A case where sound genuinely belongs in the conversation
Tinnitus — the perception of ringing or buzzing without an external source — is one of the few areas where using sound is mainstream clinical practice rather than wellness hype. The idea is straightforward: adding gentle background sound can make the internal noise less noticeable and, over time, help your brain tune it out. That's a reasonable, well-motivated approach. The honest part is being clear about how strong the evidence actually is.
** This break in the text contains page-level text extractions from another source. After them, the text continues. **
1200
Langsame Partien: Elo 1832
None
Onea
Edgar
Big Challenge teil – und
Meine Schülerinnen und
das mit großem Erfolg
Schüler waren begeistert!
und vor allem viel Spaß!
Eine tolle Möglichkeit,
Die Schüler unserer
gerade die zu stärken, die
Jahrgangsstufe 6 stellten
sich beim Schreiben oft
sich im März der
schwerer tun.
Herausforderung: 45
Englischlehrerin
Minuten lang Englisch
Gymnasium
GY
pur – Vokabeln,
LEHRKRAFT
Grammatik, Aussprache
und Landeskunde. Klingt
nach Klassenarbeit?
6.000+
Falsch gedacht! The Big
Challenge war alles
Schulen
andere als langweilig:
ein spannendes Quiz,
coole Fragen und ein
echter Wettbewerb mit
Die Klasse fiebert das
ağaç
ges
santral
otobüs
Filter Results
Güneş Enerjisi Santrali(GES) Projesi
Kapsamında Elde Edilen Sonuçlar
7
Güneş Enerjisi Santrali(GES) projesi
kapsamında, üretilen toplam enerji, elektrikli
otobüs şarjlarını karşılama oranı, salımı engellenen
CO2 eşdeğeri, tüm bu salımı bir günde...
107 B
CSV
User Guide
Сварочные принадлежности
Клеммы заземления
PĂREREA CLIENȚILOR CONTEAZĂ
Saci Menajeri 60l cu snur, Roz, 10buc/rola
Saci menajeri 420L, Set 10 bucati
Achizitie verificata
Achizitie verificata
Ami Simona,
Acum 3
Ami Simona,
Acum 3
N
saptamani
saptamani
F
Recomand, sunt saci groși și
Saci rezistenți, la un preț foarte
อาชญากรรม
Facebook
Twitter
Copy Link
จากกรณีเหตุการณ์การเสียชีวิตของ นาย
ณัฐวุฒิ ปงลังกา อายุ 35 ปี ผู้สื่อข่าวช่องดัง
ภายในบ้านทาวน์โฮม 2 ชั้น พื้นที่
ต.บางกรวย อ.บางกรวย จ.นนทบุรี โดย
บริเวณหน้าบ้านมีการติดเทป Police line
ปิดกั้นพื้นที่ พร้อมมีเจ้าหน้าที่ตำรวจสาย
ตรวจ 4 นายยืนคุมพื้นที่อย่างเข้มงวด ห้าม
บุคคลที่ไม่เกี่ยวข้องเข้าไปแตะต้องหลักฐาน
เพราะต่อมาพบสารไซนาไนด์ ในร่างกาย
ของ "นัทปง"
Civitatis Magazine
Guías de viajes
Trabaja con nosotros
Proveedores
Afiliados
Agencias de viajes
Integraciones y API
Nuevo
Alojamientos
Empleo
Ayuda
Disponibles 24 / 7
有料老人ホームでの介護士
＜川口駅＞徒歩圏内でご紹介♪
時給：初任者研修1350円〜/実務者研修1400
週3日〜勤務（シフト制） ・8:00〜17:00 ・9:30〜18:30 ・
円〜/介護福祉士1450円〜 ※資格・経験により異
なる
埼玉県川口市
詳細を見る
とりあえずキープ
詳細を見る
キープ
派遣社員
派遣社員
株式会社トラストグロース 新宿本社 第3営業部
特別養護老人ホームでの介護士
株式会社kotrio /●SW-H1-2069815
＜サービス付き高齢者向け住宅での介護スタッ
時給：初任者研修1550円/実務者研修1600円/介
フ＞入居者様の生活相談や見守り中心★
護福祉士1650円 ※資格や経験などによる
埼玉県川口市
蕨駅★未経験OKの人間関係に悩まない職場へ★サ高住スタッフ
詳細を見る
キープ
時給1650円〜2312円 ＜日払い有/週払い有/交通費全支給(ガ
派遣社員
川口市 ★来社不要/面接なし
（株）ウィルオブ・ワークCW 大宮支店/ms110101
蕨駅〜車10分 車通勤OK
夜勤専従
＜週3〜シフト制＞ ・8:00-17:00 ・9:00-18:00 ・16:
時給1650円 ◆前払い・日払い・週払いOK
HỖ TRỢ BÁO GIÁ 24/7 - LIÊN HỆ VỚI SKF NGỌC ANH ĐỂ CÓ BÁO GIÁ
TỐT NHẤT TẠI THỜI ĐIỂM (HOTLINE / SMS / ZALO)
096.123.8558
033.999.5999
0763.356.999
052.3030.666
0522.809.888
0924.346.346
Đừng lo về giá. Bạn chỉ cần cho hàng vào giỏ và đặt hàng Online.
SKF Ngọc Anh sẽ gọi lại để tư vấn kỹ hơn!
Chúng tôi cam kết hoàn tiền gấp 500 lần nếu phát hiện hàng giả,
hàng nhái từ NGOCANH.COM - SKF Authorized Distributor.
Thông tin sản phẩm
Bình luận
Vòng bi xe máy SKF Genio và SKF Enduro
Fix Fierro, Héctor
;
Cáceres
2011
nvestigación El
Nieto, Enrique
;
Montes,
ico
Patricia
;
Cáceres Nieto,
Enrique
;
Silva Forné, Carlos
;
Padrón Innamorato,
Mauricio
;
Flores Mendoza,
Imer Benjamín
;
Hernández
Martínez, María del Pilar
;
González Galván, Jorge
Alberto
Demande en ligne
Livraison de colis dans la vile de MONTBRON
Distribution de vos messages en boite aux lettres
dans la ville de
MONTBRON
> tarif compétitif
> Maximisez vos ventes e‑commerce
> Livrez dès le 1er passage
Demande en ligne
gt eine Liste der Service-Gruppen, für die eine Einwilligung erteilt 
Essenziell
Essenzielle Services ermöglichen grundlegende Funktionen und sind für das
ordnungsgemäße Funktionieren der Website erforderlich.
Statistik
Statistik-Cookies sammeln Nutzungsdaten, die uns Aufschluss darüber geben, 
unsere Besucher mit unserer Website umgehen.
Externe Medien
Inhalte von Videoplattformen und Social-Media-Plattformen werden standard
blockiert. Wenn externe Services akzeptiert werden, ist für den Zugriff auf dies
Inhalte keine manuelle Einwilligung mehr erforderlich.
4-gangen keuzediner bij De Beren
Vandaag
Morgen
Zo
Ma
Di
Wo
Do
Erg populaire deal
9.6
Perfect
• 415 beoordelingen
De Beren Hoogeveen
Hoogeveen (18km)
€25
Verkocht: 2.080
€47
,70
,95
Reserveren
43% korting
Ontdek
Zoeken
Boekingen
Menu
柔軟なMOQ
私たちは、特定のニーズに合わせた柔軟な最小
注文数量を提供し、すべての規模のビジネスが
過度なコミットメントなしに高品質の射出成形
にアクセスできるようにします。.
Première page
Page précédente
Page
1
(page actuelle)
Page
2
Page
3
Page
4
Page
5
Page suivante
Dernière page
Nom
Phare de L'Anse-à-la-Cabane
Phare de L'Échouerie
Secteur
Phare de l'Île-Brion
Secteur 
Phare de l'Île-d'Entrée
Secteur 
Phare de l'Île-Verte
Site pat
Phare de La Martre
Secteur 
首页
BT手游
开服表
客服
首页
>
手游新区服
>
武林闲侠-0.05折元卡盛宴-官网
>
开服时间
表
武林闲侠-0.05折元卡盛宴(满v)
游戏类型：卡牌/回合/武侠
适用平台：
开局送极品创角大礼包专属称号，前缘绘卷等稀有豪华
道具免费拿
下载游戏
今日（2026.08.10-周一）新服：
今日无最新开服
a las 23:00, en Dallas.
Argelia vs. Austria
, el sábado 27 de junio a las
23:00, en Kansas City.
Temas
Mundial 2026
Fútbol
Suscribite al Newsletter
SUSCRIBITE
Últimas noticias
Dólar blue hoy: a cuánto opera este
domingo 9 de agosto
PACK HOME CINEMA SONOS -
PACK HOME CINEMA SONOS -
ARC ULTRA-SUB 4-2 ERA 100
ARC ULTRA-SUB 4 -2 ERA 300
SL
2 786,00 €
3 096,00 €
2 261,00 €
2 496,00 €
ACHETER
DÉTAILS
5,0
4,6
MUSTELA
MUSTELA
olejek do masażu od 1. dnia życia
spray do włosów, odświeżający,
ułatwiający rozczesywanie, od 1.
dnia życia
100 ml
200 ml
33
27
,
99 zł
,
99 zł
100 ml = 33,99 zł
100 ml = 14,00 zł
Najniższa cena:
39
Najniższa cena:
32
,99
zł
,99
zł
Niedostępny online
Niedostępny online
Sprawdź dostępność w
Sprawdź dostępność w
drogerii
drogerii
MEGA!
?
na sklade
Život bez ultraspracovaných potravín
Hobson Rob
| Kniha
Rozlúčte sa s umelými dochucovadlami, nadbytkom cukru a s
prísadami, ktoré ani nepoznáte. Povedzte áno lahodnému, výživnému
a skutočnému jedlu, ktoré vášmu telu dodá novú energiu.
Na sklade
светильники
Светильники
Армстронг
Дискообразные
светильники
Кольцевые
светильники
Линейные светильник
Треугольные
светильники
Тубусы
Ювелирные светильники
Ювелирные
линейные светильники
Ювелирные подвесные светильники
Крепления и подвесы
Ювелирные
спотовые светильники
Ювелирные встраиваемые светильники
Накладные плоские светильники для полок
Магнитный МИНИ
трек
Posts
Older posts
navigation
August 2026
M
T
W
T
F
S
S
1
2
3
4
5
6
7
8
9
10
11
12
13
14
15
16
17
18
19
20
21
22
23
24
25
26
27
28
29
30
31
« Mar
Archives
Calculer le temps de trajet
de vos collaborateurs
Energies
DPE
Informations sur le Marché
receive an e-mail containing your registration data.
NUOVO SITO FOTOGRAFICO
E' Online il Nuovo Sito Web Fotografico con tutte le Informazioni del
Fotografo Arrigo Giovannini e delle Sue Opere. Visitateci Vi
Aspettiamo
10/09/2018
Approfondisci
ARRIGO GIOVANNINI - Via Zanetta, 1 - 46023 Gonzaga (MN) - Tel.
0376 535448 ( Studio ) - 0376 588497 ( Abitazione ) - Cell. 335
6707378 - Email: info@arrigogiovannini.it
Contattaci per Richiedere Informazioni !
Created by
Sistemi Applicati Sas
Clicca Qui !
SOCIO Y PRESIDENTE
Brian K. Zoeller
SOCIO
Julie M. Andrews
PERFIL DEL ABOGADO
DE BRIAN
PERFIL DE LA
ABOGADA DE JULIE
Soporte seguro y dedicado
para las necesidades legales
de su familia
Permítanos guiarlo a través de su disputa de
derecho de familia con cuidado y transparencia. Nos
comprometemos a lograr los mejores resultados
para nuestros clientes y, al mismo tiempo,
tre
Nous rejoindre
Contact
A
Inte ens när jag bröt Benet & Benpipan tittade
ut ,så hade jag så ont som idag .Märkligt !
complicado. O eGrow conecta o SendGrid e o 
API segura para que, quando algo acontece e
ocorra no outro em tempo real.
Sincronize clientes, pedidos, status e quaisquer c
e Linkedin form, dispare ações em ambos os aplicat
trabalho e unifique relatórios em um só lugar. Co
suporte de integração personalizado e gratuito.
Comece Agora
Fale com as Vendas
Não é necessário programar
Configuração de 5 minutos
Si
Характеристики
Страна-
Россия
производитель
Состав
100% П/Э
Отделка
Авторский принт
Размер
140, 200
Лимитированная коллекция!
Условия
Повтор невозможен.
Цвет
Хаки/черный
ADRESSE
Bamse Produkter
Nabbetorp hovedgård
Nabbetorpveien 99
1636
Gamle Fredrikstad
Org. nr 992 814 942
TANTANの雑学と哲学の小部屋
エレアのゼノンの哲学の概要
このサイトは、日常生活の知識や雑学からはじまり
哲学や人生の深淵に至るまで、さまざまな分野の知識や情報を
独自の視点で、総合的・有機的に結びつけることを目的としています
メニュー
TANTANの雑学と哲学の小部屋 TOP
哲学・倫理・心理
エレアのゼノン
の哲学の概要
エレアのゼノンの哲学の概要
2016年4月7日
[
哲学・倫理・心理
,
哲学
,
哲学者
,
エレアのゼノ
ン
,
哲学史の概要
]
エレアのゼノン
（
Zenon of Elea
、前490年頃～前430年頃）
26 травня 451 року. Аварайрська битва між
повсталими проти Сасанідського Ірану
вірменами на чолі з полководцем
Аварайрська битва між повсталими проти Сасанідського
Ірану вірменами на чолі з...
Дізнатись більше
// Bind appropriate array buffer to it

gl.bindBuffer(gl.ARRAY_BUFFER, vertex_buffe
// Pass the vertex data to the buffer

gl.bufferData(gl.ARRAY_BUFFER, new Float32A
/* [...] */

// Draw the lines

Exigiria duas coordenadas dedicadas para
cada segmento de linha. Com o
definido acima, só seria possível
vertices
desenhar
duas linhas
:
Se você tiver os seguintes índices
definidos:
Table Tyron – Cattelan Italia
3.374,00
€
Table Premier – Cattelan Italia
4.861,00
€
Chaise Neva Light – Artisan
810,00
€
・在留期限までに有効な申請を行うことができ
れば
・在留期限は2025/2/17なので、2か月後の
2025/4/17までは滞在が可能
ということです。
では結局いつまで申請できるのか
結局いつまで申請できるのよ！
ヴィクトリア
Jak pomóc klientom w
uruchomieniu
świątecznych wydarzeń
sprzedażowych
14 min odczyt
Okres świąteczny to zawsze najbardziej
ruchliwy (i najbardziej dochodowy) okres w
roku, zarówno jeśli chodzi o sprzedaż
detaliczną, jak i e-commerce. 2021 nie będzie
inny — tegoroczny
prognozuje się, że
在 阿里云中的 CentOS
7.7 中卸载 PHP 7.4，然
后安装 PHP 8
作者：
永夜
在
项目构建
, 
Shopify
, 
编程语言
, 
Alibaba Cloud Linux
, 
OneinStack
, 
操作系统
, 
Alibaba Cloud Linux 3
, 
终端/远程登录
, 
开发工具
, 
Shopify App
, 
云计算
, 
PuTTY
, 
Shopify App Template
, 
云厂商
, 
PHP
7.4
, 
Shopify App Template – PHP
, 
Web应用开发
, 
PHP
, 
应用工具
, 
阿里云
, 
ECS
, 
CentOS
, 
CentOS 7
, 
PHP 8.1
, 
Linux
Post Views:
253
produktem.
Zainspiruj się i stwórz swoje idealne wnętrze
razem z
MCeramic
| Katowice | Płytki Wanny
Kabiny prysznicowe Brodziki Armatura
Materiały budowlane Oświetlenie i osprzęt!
What the evidence says — and doesn't
Sound therapy appears in the official clinical practice guideline for tinnitus as an option clinicians "may recommend" — recognized, but deliberately not a strong endorsement (Tunkel et al. 2014). And a Cochrane systematic review of masking found no strong evidence of efficacy, noting that the available trials were few and of low quality (Hobson et al. 2012). That combination is important: sound therapy is legitimate and widely used, but the rigorous proof is thinner than the marketing around tinnitus apps suggests. It helps many people feel better without strong evidence that it changes the tinnitus itself.
The evidence, graded
| Claim | Evidence | Best source |
|---|---|---|
| Sound therapy / masking is part of mainstream tinnitus care Clinical guideline lists sound therapy as an option clinicians may recommend. | Guideline-recognized | Tunkel 2014 |
| Masking has strong proven efficacy Cochrane review: no strong evidence of efficacy; trials were few and low-quality. | Weak evidence | Hobson 2012 |
| A specific noise color cures tinnitus No sound cures tinnitus; the aim is reduced intrusiveness and habituation. | Not established | — |
How to use sound for tinnitus
Practical principles matter more than picking a color. Use sound at a low level that partially blends with the tinnitus rather than completely covering it — full masking can work against habituation. Soft broadband noise or natural sounds are common choices; pick what's comfortable. Most importantly, treat persistent tinnitus as a medical issue: see an audiologist, especially for one-sided, pulsatile, sudden, or hearing-loss-associated tinnitus. This is informational, not medical advice.
Common questions
What noise is best for tinnitus?
Does sound therapy cure tinnitus?
Should I use sound at night?
When should I see a professional?
Sources
- Hobson J, Chisholm E, El Refaie A (2012). Sound therapy (masking) in the management of tinnitus in adults. Cochrane Database of Systematic Reviews. doi:10.1002/14651858.CD006371.pub3
- Tunkel DE et al. (2014). Clinical Practice Guideline: Tinnitus. Otolaryngology–Head and Neck Surgery. doi:10.1177/0194599814545325
This article is informational and not medical advice. Effects of sound are population-level and vary by individual.